Results: Of the 61 patients evaluated, majority were males (34; 55.7%), were elderly (26; 42.6%), and had chronic kidney disease Stage 3 (40; 65.5%). The most common cause of kidney disease was hypertension (20; 32.8%). Out of the 542 prescriptions received by the patients, potential DDI was observed in 508 (93.7%) prescriptions. Clinically significant drug interactions (CSDIs) were detected in 486 (85.7%) prescriptions. Pharmacodynamic DDIs (466; 91.7%) were the most common. Pill burden exceeding 25 pills/day was present in nine (14.8%) patients. The severities of the potential DDIs were major (135; 24.9%), moderate (333; 61.4%), and minor (38; 7.1%). Only two different potential DDIs were rated X (contraindicated).

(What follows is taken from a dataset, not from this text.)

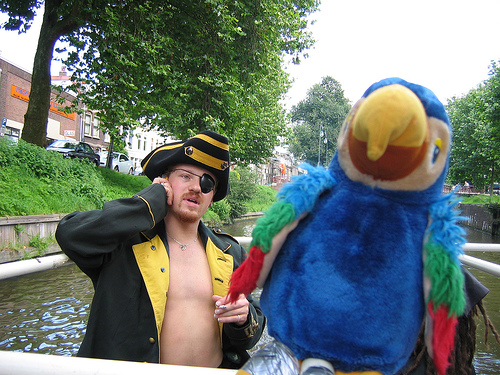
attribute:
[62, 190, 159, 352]
coat — man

Conclusion: Exposure to drugs with potential DDIs was very common among patients with kidney diseases. Most of the CSDIs observed were of major severity. The use of DDI checker before prescribing drugs for individuals with kidney diseases could avert clinically significant interactions.

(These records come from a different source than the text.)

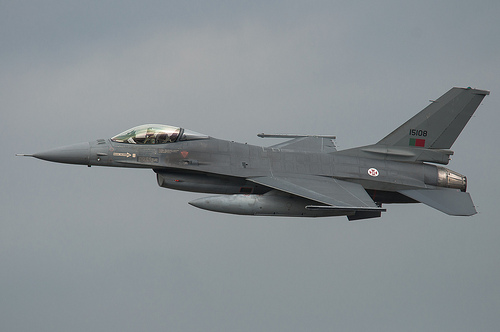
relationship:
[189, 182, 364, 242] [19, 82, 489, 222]
missile on aircraft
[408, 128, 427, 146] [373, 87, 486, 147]
markings on tail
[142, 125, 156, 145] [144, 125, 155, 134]
pilot wearing a helmet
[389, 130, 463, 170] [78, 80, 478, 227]
numbers on tail of aircraft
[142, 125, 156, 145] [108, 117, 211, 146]
pilot through glass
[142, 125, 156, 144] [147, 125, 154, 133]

背景:潜在的药物-药物相互作用(ddi)在临床实践中越来越普遍,特别是在慢性疾病,如慢性肾功能不全的个体中。然而,在尼日利亚,与慢性病患者的DDIs有关的数据有限。因此,我们调查了尼日利亚拉各斯一家三级医院住院的肾病患者ddi的患病率和模式。材料和方法:这是一项前瞻性观察性研究,涉及61名患有肾脏疾病的成年人,并在研究中心的内科病房入院,为期3个月。数据提取采用有目的设计的形式,以提取个体患者的人口统计学、临床和处方药物给药方案的相关数据。确定潜在的ddi,并使用MICROMEDEX®软件数据库(IBM®Watson-Truven Health Analytics)对其严重程度进行评级,该数据库可在线获得,但访问权限有限。结果:61例患者中,男性居多(34例;55.7%),老年人(26例;42.6%),并且患有慢性肾脏疾病3期(40;65.5%)。肾脏疾病最常见的原因是高血压(20;32.8%)。542张处方中,508张(93.7%)处方存在潜在DDI。486张(85.7%)处方中存在临床显著药物相互作用(csdi)。药效学ddi (466;91.7%)是最常见的。9例(14.8%)患者的服药负担超过25片/天。潜在ddi的严重程度主要(135例;24.9%),中等(333;61.4%),未成年人(38%;7.1%)。只有两个不同的潜在ddi被评为X级(禁忌)。结论:潜在ddi药物暴露在肾脏疾病患者中非常普遍。大多数观察到的csdi都是严重的。肾脏疾病患者在开药前使用DDI检测仪可以避免临床显著的相互作用。